Job ::
The answer must reproduce the listing exactly, with every picture left out.
____________________
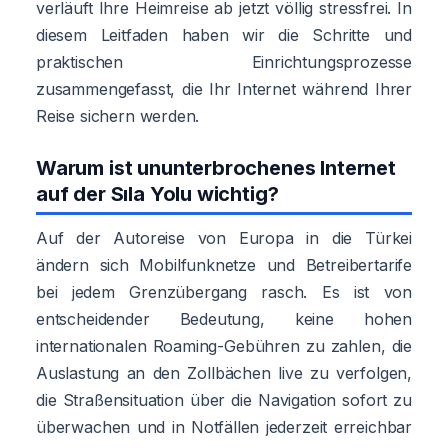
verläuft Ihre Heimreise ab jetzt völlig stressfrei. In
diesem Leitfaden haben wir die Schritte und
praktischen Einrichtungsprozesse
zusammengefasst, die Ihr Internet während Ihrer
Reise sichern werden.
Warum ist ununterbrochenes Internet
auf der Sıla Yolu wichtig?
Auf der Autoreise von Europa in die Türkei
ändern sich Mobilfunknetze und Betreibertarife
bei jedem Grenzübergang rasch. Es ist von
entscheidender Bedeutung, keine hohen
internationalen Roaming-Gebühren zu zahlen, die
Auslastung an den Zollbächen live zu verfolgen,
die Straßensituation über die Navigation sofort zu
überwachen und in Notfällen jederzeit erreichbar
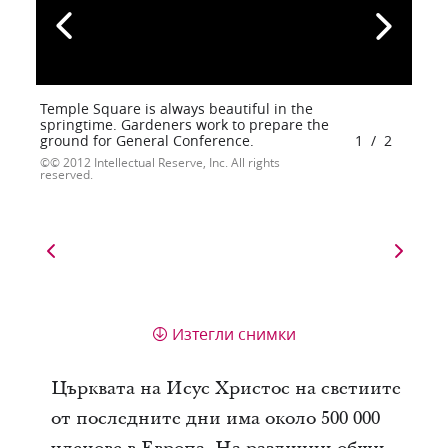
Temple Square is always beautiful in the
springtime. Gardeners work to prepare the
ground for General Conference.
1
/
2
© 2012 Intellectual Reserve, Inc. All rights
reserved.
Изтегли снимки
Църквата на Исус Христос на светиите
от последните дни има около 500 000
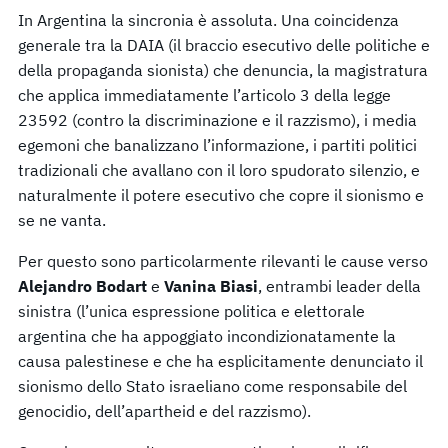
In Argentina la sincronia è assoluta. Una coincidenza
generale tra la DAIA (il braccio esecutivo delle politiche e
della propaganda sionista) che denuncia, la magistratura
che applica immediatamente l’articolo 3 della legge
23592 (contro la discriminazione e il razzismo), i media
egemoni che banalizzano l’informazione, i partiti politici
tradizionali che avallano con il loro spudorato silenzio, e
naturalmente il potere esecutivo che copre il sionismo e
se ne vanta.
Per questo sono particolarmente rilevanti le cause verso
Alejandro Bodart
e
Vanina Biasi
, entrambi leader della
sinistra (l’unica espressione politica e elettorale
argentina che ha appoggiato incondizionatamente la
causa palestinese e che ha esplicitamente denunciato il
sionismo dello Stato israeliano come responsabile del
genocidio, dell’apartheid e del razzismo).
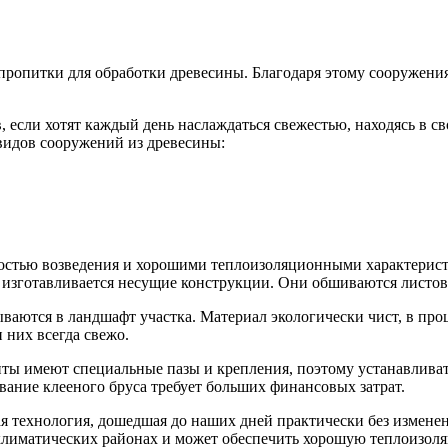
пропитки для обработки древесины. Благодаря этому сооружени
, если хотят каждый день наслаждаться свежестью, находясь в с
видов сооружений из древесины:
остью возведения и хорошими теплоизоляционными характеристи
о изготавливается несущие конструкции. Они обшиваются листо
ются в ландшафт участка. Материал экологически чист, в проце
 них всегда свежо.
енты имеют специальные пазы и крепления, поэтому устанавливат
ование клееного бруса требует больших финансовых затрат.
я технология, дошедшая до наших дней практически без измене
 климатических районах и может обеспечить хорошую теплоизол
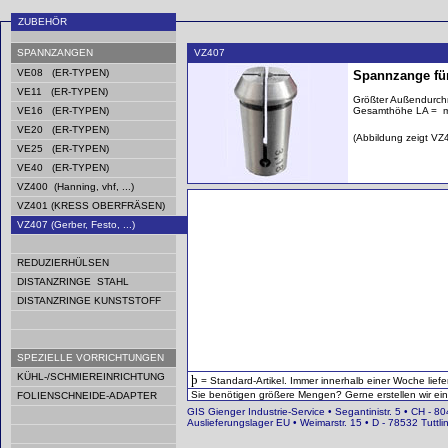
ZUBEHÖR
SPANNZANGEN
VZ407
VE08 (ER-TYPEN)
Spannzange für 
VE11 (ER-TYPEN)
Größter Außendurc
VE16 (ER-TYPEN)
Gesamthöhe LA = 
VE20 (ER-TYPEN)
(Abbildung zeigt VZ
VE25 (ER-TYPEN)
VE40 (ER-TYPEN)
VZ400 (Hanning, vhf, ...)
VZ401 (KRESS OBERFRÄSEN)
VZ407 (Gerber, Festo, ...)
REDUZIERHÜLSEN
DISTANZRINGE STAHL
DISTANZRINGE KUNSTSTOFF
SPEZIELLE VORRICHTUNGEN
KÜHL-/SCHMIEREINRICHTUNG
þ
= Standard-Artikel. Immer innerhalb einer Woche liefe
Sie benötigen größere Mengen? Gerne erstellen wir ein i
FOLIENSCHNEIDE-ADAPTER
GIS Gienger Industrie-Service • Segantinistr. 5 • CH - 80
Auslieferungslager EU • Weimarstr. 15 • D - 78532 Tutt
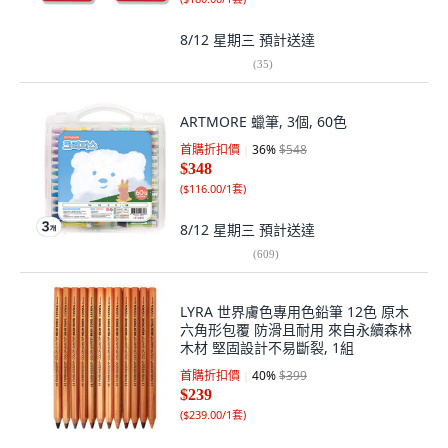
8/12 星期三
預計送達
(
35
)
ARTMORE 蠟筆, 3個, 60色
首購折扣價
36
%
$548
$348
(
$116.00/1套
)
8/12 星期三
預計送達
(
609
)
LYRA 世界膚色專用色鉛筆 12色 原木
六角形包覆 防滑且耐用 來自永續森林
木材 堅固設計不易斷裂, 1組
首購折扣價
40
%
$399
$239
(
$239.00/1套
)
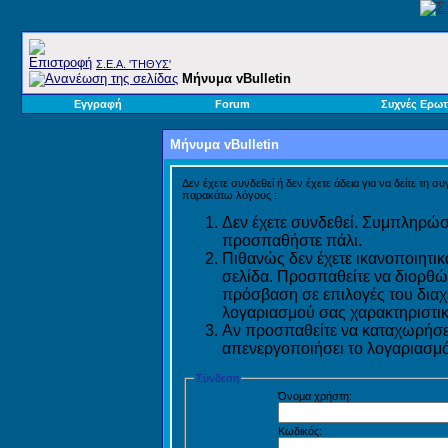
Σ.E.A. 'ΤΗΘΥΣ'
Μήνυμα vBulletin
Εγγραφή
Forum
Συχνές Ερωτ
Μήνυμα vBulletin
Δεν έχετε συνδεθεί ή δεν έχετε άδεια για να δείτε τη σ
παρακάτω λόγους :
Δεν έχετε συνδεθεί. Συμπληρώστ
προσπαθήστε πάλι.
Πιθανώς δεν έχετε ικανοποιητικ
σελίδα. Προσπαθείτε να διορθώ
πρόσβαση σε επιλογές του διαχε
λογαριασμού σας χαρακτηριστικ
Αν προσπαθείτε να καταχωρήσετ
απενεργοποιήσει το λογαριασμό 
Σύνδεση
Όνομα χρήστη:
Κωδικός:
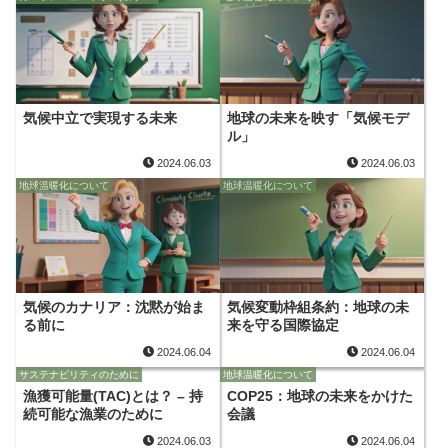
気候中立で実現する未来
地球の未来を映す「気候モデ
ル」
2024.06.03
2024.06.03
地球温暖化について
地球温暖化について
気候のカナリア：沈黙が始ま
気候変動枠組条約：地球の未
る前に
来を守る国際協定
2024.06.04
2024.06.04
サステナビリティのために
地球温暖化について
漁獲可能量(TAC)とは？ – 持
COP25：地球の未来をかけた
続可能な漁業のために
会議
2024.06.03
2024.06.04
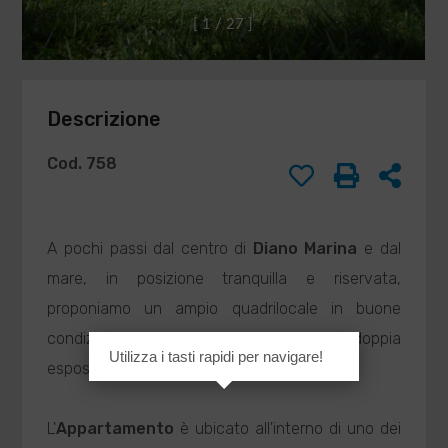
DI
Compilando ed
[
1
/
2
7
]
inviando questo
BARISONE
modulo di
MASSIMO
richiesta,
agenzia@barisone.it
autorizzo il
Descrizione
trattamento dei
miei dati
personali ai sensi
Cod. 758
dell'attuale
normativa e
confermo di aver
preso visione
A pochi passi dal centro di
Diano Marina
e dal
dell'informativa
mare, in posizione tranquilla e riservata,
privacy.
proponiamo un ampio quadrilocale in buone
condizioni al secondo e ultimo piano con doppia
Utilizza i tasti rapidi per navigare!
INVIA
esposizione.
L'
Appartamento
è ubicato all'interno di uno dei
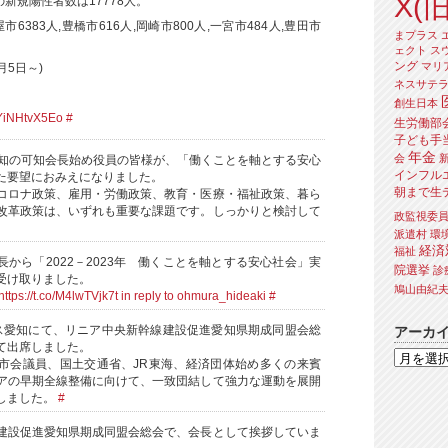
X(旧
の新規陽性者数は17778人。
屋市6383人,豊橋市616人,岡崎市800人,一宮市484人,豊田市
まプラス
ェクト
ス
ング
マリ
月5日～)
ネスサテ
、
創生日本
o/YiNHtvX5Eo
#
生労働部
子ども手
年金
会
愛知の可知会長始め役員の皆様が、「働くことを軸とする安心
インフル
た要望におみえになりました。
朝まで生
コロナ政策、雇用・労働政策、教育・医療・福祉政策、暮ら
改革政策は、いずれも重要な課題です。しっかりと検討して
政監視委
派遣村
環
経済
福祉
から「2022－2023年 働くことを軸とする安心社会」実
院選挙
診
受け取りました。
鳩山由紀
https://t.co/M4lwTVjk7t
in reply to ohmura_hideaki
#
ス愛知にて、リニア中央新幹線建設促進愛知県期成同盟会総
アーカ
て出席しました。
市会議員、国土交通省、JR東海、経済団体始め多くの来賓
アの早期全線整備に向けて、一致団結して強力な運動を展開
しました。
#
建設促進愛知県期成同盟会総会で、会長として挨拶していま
____________________
Reply ::
verläuft Ihre Heimreise ab jetzt völlig stressfrei. In
diesem Leitfaden haben wir die Schritte und
praktischen Einrichtungsprozesse
zusammengefasst, die Ihr Internet während Ihrer
Reise sichern werden.
Warum ist ununterbrochenes Internet
auf der Sıla Yolu wichtig?
Auf der Autoreise von Europa in die Türkei
ändern sich Mobilfunknetze und Betreibertarife
bei jedem Grenzübergang rasch. Es ist von
entscheidender Bedeutung, keine hohen
internationalen Roaming-Gebühren zu zahlen, die
Auslastung an den Zollbächen live zu verfolgen,
die Straßensituation über die Navigation sofort zu
überwachen und in Notfällen jederzeit erreichbar
Temple Square is always beautiful in the
springtime. Gardeners work to prepare the
ground for General Conference.
1
/
2
© 2012 Intellectual Reserve, Inc. All rights
reserved.
Изтегли снимки
Църквата на Исус Христос на светиите
от последните дни има около 500 000
In Argentina la sincronia è assoluta. Una coincidenza
generale tra la DAIA (il braccio esecutivo delle politiche e
della propaganda sionista) che denuncia, la magistratura
che applica immediatamente l’articolo 3 della legge
23592 (contro la discriminazione e il razzismo), i media
egemoni che banalizzano l’informazione, i partiti politici
tradizionali che avallano con il loro spudorato silenzio, e
naturalmente il potere esecutivo che copre il sionismo e
se ne vanta.
Per questo sono particolarmente rilevanti le cause verso
Alejandro Bodart
e
Vanina Biasi
, entrambi leader della
sinistra (l’unica espressione politica e elettorale
argentina che ha appoggiato incondizionatamente la
causa palestinese e che ha esplicitamente denunciato il
sionismo dello Stato israeliano come responsabile del
genocidio, dell’apartheid e del razzismo).
пропитки для обработки древесины. Благодаря этому сооружени
, если хотят каждый день наслаждаться свежестью, находясь в с
видов сооружений из древесины:
остью возведения и хорошими теплоизоляционными характеристи
о изготавливается несущие конструкции. Они обшиваются листо
ются в ландшафт участка. Материал экологически чист, в проце
 них всегда свежо.
енты имеют специальные пазы и крепления, поэтому устанавливат
ование клееного бруса требует больших финансовых затрат.
я технология, дошедшая до наших дней практически без измене
 климатических районах и может обеспечить хорошую теплоизол
ZUBEHÖR
SPANNZANGEN
VZ407
VE08 (ER-TYPEN)
Spannzange für 
VE11 (ER-TYPEN)
Größter Außendurc
VE16 (ER-TYPEN)
Gesamthöhe LA = 
VE20 (ER-TYPEN)
(Abbildung zeigt VZ
VE25 (ER-TYPEN)
VE40 (ER-TYPEN)
VZ400 (Hanning, vhf, ...)
VZ401 (KRESS OBERFRÄSEN)
VZ407 (Gerber, Festo, ...)
REDUZIERHÜLSEN
DISTANZRINGE STAHL
DISTANZRINGE KUNSTSTOFF
SPEZIELLE VORRICHTUNGEN
KÜHL-/SCHMIEREINRICHTUNG
þ
= Standard-Artikel. Immer innerhalb einer Woche liefe
Sie benötigen größere Mengen? Gerne erstellen wir ein i
FOLIENSCHNEIDE-ADAPTER
GIS Gienger Industrie-Service • Segantinistr. 5 • CH - 80
Auslieferungslager EU • Weimarstr. 15 • D - 78532 Tutt
8/12 星期三
預計送達
(
35
)
ARTMORE 蠟筆, 3個, 60色
首購折扣價
36
%
$548
$348
(
$116.00/1套
)
8/12 星期三
預計送達
(
609
)
LYRA 世界膚色專用色鉛筆 12色 原木
六角形包覆 防滑且耐用 來自永續森林
木材 堅固設計不易斷裂, 1組
首購折扣價
40
%
$399
$239
(
$239.00/1套
)
Σ.E.A. 'ΤΗΘΥΣ'
Μήνυμα vBulletin
Εγγραφή
Forum
Συχνές Ερωτ
Μήνυμα vBulletin
Δεν έχετε συνδεθεί ή δεν έχετε άδεια για να δείτε τη σ
παρακάτω λόγους :
Δεν έχετε συνδεθεί. Συμπληρώστ
προσπαθήστε πάλι.
Πιθανώς δεν έχετε ικανοποιητικ
σελίδα. Προσπαθείτε να διορθώ
πρόσβαση σε επιλογές του διαχε
λογαριασμού σας χαρακτηριστικ
Αν προσπαθείτε να καταχωρήσετ
απενεργοποιήσει το λογαριασμό 
Σύνδεση
Όνομα χρήστη:
Κωδικός:
気候中立で実現する未来
地球の未来を映す「気候モデ
ル」
2024.06.03
2024.06.03
地球温暖化について
地球温暖化について
気候のカナリア：沈黙が始ま
気候変動枠組条約：地球の未
る前に
来を守る国際協定
2024.06.04
2024.06.04
サステナビリティのために
地球温暖化について
漁獲可能量(TAC)とは？ – 持
COP25：地球の未来をかけた
続可能な漁業のために
会議
2024.06.03
2024.06.04
DI
Compilando ed
[
1
/
2
7
]
inviando questo
BARISONE
modulo di
MASSIMO
richiesta,
agenzia@barisone.it
autorizzo il
Descrizione
trattamento dei
miei dati
personali ai sensi
Cod. 758
dell'attuale
normativa e
confermo di aver
preso visione
A pochi passi dal centro di
Diano Marina
e dal
dell'informativa
mare, in posizione tranquilla e riservata,
privacy.
proponiamo un ampio quadrilocale in buone
condizioni al secondo e ultimo piano con doppia
Utilizza i tasti rapidi per navigare!
INVIA
esposizione.
L'
Appartamento
è ubicato all'interno di uno dei
X(旧
の新規陽性者数は17778人。
屋市6383人,豊橋市616人,岡崎市800人,一宮市484人,豊田市
まプラス
ェクト
ス
ング
マリ
月5日～)
ネスサテ
、
創生日本
o/YiNHtvX5Eo
#
生労働部
子ども手
年金
会
愛知の可知会長始め役員の皆様が、「働くことを軸とする安心
インフル
た要望におみえになりました。
朝まで生
コロナ政策、雇用・労働政策、教育・医療・福祉政策、暮ら
改革政策は、いずれも重要な課題です。しっかりと検討して
政監視委
派遣村
環
経済
福祉
から「2022－2023年 働くことを軸とする安心社会」実
院選挙
診
受け取りました。
鳩山由紀
https://t.co/M4lwTVjk7t
in reply to ohmura_hideaki
#
ス愛知にて、リニア中央新幹線建設促進愛知県期成同盟会総
アーカ
て出席しました。
市会議員、国土交通省、JR東海、経済団体始め多くの来賓
アの早期全線整備に向けて、一致団結して強力な運動を展開
しました。
#
建設促進愛知県期成同盟会総会で、会長として挨拶していま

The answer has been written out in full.